“Then will you telegraph to me, and I will go to her? I will also see her father.”

“And—” hesitated Webster; “what will you say to him?”

“Best tell him the truth, I think, and Mr. Churchill will see the wisdom and prudence of keeping it to himself. Besides he had better be present at our marriage.”

“And my aunts?”

“Is there any reason to say anything to them? They know nothing, and they may as well continue in ignorance of a painful story. And now again many thanks.”

So they parted, and Webster went back to his lonely chambers, and thought of what he had done.

“If it is for her happiness,” and then he sighed wearily; somehow he was not quite sure that it would be.

And early the next morning he sent a telegram to May at St. Phillip’s Hospital to say he would be with her by eleven o’clock.

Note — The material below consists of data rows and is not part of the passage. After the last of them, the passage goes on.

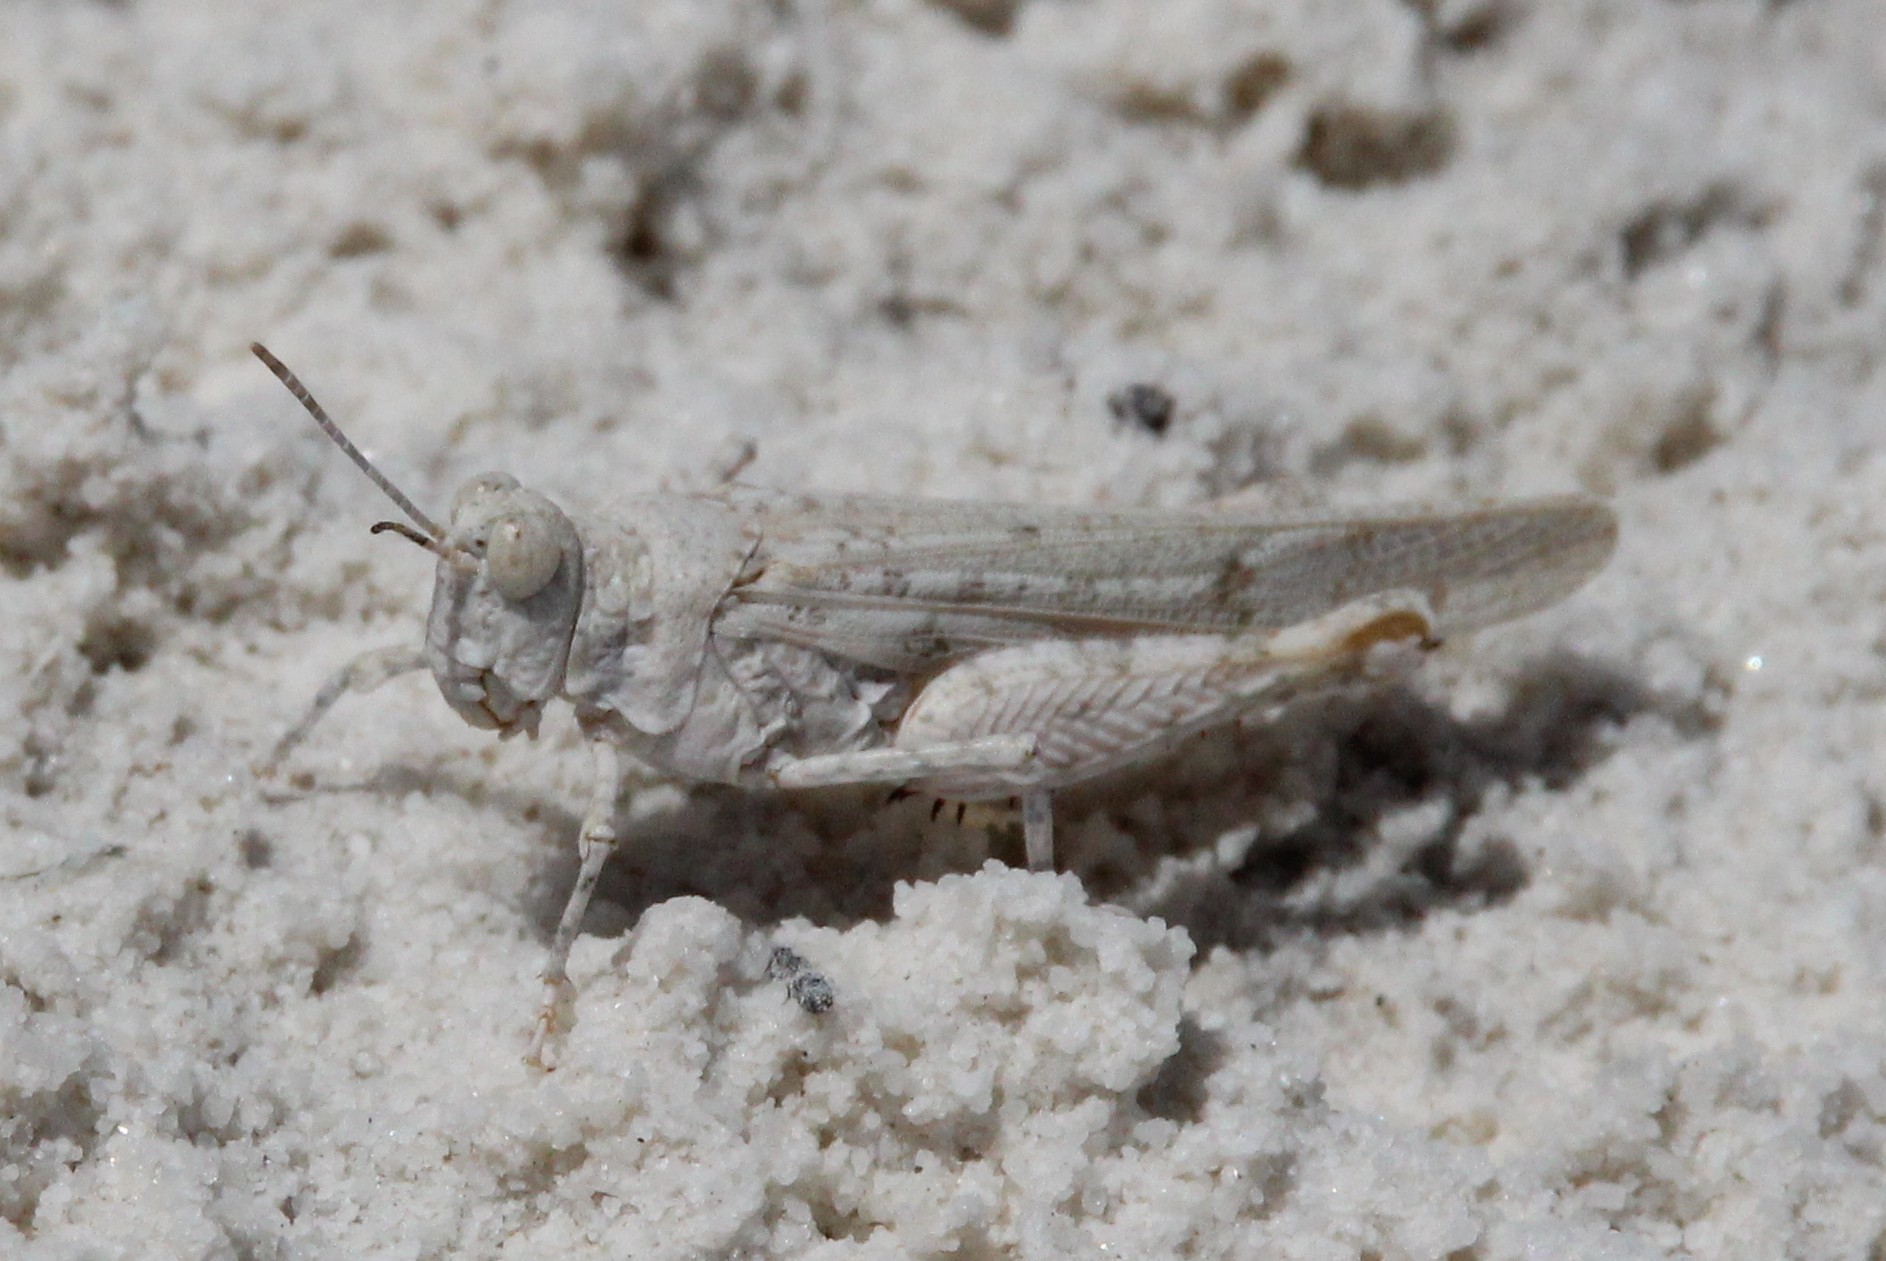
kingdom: Animalia
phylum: Arthropoda
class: Insecta
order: Orthoptera
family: Acrididae
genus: Cibolacris
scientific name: Cibolacris samalayucae
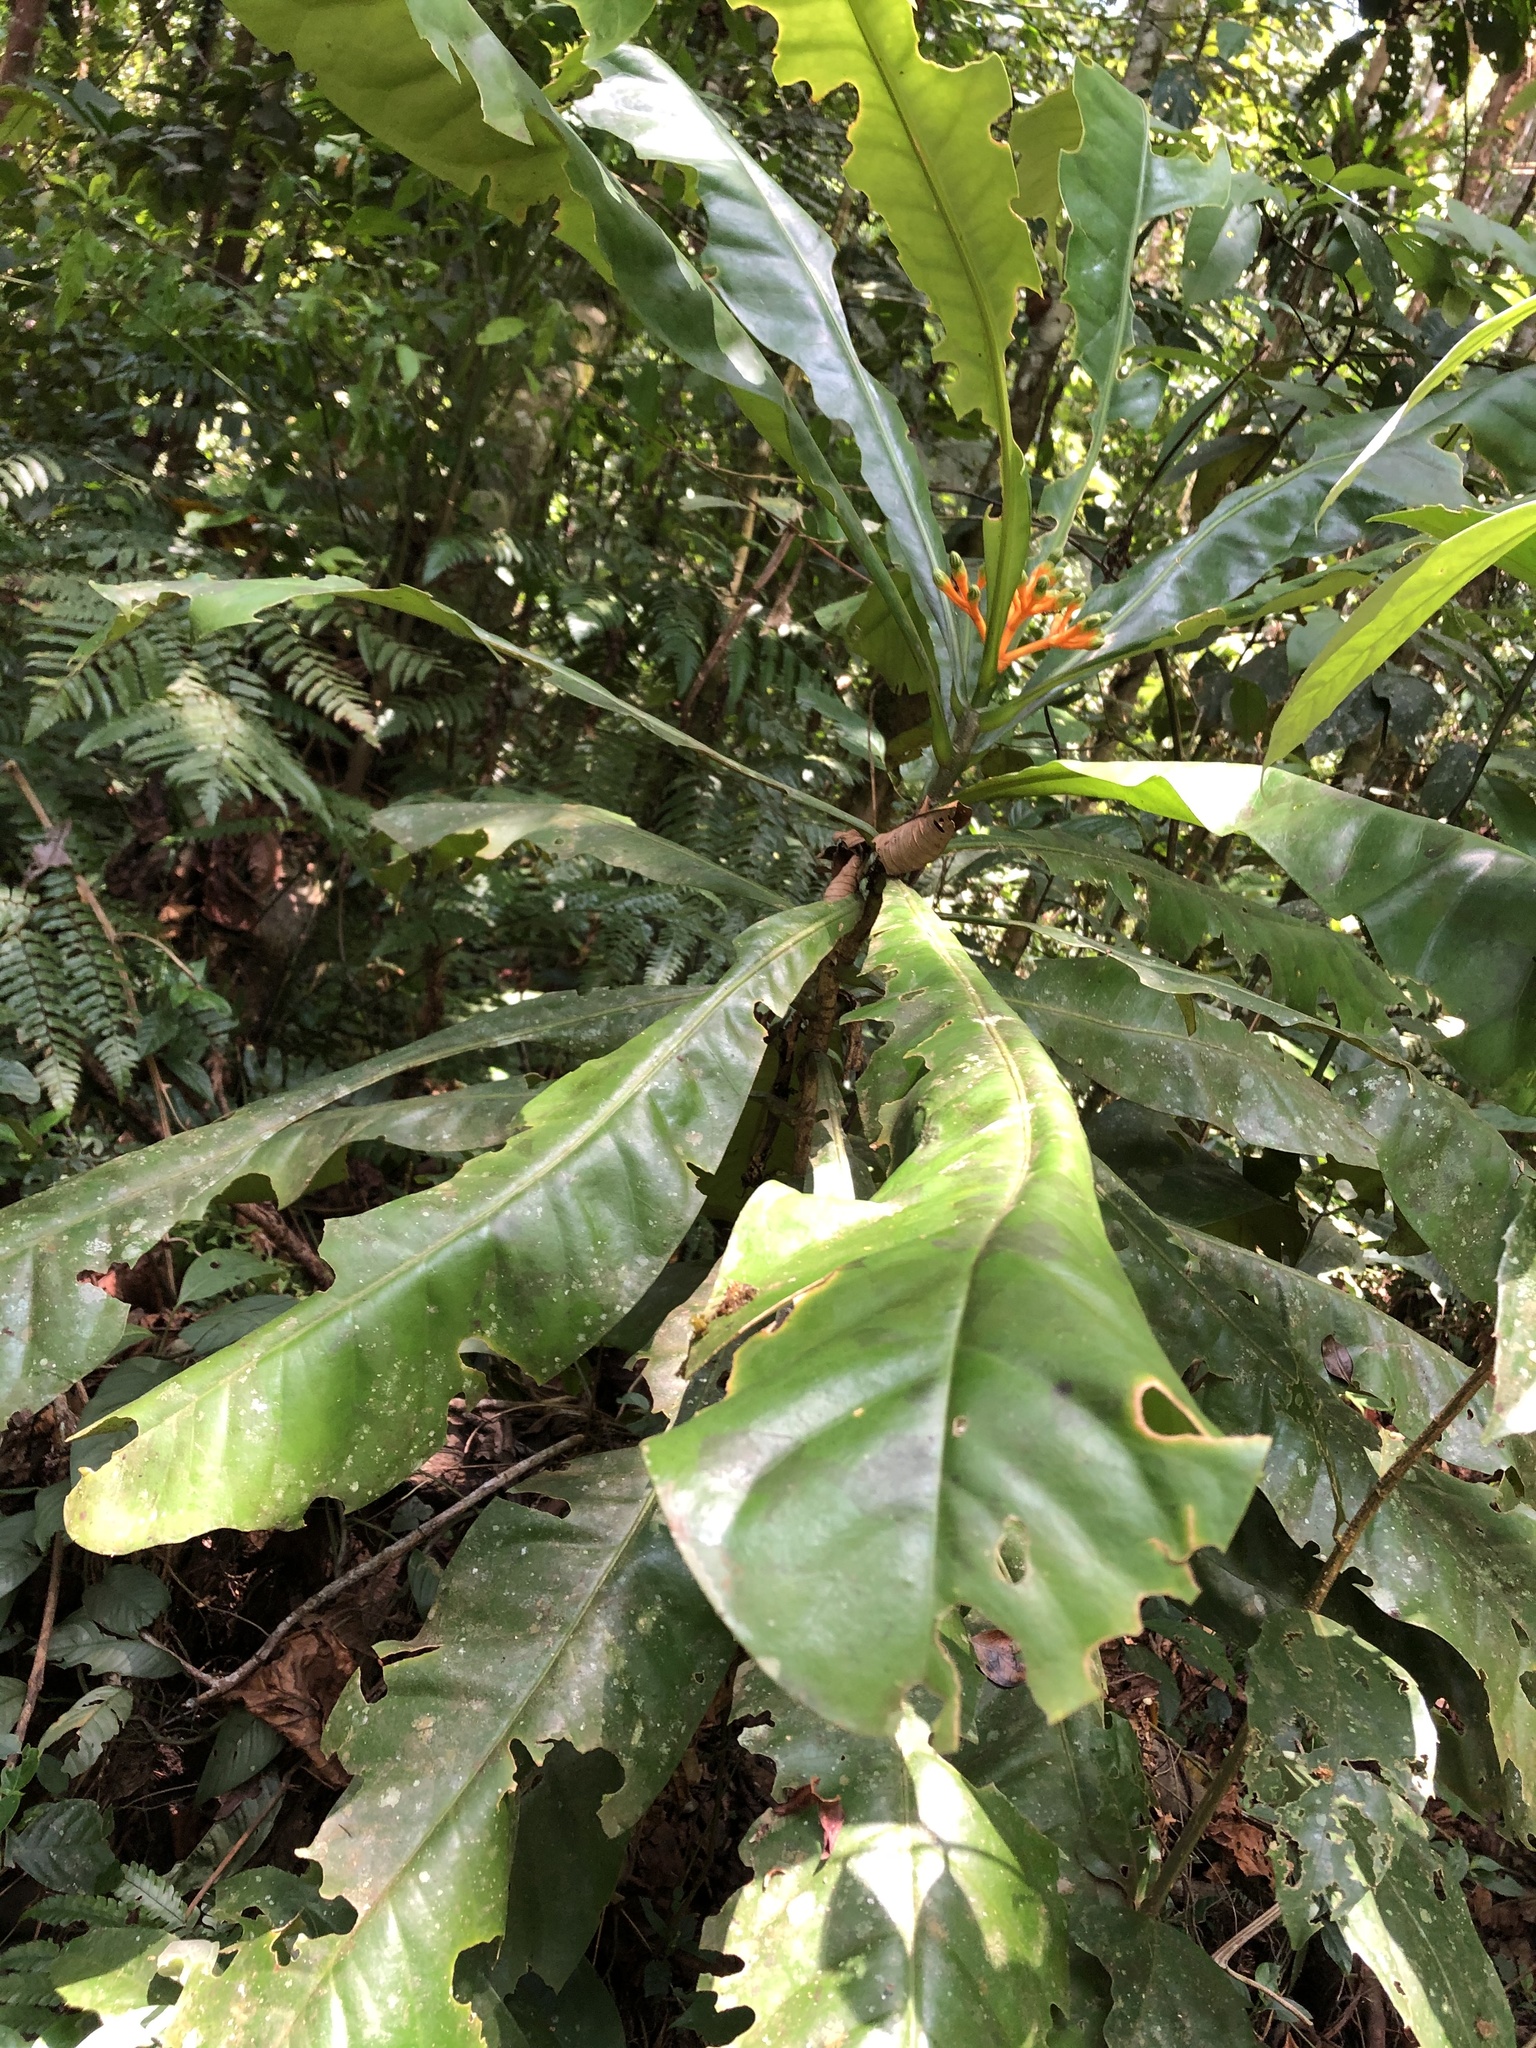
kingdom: Plantae
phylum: Tracheophyta
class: Magnoliopsida
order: Gentianales
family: Gentianaceae
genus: Potalia
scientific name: Potalia resinifera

May received this telegram with great surprise, for Webster never wrote to her, nor sent telegrams, and when he called it was generally late in the afternoon. But precisely at eleven o’clock a message was sent to her that Mr. Webster was waiting to see her in the sitting-room of the house surgeon, Doctor Brentwood.

She accordingly went there, and found Webster standing, looking grave and pale, and so ill that she instantly remarked on it.

“Are you not well, Mr. Webster?” she said. “You do not look at all well.”